I never particularly thought I needed a definition of peace. The word has always seemed to signify a self-explanatory end point—a goal to which much of my life has been aimed.

So I was surprised a few days ago to find in Jeremiah, in the Amplified Bible, a verse (33:6) in which there appears to be a definition of peace.

In this verse, Jeremiah is prophesying the future in a restored Jerusalem: “I will lay upon it health and healing, and I will cure them and will reveal to them the abundance of peace (prosperity, security, stability) and truth.”

Since I came across this verse, this definition has been running around the back of my mind. I have been trying it on for size. Had you asked me last week what my definition for peace is, I’m sure I would have come up with something other than “prosperity, security, stability.” Yet, if I have all of those elements squared away, how could I not be in peace?

Once again, the Amplified has shown the way!

       

Value of Loneliness

This morning I caught a few minutes of Jesse Duplantis, a television minister whose message is usually good and whose delivery is always lively. Though I did not hear his entire message, I was struck by this comment:

“Lonely times and wilderness times in your life—you’re going to have them—help you get clearer on your calling and your goals.”

Lonely times and wilderness times both refer to those times that come to all of us when we feel isolated, alone, and lost. We sometimes remain in those places so long that we begin to drift. It doesn’t take long before we conclude that there is very little worth working for; we give up on pushing toward our goals because they aren’t materializing anyway; we are left going in circles and getting nowhere, much like the Israelites who took forty years to make an eleven-day journey.

Duplantis is saying that those times are, instead, perfect opportunities for stopping to reflect on where we are going in life. The dissatisfaction inherent in those lonely, lost times provides the optimal environment for us to ask the important questions, such as: Where am I supposed to be headed? What am I supposed to be doing with my life? Is this emptiness what God intended for me, or am I missing something really important here? What could my life be about if I only allow it to go in the direction I believe God has in mind for me, based on the talents I was given?

Asking these questions prayerfully and letting God provide the answers to us will not only reconnect us with our talents, goals, and calling, but also help us find our way out of the wilderness.

       

The Value of a Good Book

The monthly newsletter for Parkplace Books, Kirkland, Washington, featured a quote from Oscar Wilde that I want to share:  “It is what you read when you don’t have to that determines what you will be when you can’t help it.”

Is that nothing more than a clever twisting of phrases? Or is there something worth thinking about here? I voted for the latter because of the inherent point about building character.

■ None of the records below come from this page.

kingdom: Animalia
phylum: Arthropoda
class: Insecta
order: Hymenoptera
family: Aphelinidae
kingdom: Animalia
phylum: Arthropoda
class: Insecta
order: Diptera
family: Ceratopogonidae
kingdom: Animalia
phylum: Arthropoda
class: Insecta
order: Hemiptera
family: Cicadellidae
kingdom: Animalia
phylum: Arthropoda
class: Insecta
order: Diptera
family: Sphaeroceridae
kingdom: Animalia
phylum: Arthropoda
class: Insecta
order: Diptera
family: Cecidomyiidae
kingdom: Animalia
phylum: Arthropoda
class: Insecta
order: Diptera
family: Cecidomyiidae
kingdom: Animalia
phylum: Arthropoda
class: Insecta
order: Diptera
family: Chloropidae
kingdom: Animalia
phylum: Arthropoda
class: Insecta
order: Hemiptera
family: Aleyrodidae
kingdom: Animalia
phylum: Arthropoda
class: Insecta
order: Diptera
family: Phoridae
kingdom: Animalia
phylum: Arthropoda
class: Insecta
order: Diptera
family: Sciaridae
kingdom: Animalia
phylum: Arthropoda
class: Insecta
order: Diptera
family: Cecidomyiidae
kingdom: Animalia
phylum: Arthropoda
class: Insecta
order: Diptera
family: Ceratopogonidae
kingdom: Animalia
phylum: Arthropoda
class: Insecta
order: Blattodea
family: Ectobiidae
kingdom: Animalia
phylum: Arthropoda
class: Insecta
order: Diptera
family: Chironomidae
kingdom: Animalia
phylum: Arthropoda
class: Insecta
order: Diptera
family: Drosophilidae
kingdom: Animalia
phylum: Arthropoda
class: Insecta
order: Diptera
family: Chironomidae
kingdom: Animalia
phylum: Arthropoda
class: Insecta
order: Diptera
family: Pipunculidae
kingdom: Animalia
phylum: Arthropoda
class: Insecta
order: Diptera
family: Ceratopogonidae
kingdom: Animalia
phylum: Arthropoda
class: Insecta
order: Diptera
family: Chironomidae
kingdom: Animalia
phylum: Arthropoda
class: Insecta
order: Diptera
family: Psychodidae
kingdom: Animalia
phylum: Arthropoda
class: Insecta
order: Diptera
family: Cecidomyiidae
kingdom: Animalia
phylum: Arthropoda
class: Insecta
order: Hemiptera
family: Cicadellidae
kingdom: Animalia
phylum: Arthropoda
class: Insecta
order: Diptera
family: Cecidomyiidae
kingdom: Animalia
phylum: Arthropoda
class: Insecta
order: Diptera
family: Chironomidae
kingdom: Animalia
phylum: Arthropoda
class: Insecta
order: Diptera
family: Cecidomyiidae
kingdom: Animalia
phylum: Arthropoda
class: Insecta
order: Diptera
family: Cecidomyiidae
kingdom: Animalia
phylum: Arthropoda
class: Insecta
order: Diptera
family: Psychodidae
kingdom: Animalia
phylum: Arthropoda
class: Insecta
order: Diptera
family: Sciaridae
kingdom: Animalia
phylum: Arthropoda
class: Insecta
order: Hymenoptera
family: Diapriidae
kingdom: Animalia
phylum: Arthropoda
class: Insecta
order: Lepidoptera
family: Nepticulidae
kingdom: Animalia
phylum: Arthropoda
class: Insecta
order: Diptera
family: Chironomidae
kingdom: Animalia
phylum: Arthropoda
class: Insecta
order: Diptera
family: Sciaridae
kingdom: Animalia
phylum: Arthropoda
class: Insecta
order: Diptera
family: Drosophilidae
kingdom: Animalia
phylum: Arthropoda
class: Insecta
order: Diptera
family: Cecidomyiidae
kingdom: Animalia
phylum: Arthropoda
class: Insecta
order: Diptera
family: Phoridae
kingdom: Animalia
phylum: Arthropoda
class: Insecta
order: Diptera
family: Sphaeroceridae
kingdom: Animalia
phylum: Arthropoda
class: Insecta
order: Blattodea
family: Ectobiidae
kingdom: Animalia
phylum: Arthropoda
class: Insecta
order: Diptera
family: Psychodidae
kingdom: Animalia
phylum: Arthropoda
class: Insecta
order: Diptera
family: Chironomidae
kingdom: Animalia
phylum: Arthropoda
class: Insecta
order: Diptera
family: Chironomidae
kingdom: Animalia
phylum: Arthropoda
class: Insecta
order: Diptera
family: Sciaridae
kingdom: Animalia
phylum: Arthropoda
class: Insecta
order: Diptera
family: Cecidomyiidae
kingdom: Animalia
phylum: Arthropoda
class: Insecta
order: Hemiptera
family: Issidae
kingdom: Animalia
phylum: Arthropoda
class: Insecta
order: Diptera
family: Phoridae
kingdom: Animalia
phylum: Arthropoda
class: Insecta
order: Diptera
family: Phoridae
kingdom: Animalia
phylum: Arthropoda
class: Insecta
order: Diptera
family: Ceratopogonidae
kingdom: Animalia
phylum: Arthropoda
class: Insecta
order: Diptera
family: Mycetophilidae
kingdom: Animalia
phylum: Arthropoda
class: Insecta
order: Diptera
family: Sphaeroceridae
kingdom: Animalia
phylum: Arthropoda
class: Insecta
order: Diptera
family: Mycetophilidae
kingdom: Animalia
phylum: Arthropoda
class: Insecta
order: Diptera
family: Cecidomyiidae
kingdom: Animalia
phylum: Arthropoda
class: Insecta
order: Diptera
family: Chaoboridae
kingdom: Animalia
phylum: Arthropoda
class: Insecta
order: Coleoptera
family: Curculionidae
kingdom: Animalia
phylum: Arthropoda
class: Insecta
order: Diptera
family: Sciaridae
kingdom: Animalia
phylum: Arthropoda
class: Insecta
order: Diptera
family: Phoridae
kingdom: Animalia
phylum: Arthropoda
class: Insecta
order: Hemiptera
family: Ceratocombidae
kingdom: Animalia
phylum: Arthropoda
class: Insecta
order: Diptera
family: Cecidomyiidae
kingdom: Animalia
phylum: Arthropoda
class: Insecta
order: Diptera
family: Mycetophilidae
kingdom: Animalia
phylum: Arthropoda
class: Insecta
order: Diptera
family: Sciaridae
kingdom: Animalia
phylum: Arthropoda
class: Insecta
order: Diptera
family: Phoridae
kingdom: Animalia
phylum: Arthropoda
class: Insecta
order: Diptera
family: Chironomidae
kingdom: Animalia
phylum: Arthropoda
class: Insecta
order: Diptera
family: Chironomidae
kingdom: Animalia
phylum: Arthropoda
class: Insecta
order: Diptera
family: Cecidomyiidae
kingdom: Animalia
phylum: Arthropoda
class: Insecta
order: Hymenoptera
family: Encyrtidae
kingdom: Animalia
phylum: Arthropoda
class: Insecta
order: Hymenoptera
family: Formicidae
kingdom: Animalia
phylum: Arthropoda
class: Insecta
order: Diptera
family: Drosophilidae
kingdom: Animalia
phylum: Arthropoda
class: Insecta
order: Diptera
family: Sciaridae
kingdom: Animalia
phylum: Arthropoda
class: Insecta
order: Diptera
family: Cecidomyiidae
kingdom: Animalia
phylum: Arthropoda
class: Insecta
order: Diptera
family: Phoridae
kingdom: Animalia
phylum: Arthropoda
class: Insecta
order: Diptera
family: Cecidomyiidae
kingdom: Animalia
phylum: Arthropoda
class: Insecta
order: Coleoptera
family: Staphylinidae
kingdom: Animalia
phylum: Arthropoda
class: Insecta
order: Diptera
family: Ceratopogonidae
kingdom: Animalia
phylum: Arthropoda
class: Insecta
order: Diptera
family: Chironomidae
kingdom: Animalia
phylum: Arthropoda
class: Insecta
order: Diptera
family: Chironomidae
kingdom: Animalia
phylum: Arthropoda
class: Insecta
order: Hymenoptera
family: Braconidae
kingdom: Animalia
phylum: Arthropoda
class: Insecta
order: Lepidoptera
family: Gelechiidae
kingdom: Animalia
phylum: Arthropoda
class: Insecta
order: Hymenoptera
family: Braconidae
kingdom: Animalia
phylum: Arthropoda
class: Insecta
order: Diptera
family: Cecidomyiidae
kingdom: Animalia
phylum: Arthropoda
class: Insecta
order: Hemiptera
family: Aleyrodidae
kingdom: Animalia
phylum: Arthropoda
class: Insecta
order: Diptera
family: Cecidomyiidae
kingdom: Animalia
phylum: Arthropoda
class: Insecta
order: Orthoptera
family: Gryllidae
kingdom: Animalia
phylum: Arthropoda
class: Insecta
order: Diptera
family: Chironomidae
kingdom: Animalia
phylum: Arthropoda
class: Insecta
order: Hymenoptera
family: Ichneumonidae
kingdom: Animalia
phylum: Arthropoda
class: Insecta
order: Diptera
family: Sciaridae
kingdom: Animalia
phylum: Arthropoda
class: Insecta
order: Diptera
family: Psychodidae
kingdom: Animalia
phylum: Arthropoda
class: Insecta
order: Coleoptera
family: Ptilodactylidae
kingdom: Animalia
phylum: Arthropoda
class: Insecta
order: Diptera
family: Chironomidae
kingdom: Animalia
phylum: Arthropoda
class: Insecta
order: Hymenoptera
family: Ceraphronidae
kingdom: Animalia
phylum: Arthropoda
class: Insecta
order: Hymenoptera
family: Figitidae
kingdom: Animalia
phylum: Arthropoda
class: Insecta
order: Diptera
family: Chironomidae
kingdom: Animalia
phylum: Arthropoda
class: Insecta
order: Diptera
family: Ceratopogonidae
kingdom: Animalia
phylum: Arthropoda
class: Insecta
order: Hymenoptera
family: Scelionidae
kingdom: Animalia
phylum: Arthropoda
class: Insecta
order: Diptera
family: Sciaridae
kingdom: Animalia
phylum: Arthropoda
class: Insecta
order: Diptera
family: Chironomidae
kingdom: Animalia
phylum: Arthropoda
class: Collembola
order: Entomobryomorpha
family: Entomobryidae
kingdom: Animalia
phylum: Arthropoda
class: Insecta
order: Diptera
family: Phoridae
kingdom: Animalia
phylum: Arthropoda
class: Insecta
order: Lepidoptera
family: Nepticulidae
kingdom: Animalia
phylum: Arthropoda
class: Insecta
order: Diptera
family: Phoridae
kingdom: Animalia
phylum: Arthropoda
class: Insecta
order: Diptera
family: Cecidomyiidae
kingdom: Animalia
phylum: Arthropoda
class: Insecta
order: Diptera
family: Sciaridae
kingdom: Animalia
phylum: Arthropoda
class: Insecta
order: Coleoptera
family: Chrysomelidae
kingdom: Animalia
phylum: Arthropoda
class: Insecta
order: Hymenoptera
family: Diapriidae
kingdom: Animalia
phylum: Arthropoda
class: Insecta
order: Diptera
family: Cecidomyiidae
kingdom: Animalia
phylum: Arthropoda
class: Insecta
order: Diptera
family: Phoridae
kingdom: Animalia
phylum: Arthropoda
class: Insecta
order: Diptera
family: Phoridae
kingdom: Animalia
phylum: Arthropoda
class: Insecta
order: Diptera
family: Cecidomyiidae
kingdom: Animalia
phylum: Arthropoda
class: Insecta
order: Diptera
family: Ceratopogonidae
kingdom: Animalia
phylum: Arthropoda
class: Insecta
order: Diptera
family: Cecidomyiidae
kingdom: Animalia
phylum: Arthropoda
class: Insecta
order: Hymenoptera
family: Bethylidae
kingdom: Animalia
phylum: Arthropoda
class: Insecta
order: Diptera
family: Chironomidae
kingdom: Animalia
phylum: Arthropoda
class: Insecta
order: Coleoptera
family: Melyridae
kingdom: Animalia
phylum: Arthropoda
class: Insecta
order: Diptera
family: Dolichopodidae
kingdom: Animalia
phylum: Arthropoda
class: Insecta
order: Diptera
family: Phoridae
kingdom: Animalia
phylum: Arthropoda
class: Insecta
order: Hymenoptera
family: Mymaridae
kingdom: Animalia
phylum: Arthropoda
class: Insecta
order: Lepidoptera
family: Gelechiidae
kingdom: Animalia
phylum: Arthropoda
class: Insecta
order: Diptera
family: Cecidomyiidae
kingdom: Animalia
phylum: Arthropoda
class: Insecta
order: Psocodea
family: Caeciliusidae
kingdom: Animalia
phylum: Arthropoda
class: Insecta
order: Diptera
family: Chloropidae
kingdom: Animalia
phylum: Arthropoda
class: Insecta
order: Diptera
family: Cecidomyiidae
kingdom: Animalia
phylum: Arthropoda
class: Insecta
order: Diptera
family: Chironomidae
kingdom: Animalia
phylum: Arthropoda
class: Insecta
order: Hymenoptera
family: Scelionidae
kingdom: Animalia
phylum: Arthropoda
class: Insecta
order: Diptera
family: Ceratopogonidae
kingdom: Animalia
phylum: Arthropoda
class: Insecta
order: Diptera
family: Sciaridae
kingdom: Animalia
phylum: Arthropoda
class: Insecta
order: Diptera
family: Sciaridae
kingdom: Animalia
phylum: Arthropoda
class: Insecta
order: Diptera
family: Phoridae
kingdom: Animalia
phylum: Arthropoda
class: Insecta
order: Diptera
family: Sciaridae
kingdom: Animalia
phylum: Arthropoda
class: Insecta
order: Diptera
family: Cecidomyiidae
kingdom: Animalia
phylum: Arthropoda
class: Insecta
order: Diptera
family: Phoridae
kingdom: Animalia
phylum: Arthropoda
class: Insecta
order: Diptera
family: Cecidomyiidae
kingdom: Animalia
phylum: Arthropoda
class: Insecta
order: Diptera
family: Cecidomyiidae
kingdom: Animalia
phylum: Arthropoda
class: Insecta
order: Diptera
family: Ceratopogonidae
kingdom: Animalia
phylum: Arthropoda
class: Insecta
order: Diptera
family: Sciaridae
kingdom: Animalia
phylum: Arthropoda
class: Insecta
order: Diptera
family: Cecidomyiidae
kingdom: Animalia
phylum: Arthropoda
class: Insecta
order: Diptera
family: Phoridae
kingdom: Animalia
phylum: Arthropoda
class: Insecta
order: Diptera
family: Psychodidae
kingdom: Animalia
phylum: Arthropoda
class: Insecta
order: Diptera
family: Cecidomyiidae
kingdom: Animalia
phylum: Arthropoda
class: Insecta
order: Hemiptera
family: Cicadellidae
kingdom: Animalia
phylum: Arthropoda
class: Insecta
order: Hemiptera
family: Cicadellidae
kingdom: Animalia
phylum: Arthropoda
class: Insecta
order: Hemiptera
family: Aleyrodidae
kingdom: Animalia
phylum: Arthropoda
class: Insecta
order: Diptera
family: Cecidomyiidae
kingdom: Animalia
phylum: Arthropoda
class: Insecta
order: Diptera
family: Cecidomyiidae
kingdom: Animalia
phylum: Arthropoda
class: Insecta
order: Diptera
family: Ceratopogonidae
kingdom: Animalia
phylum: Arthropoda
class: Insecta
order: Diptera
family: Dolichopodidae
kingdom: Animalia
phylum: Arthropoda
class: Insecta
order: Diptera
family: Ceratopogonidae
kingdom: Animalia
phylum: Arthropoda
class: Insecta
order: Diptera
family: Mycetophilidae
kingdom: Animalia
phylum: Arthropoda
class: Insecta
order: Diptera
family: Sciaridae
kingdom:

The various kinds of media engagement have impacts on who we are. Certainly films and songs and social media can affect us deeply, or can be simply passing entertainment. But generally a book requires a commitment of time, of living with one story or one point of view for some duration of time, and that is formative by nature. It subtly shapes the attitudes and outlook of the reader as it broadens his or her experience of life. This, in turn, alters who that person becomes.

There are all manner of books that we can choose to read, but what if we spend time every day (or at least very often) reading the Bible, even though we don’t have to? With no effort on the reader’s part, other than the simple act of reading, the messages, the themes, the guidance, the perspective, the promises of the Bible begin to shape who that person is, how that person thinks, and how that person reacts to life. Or as Oscar Wilde put it, it determines who that person will be when he or she can’t help it.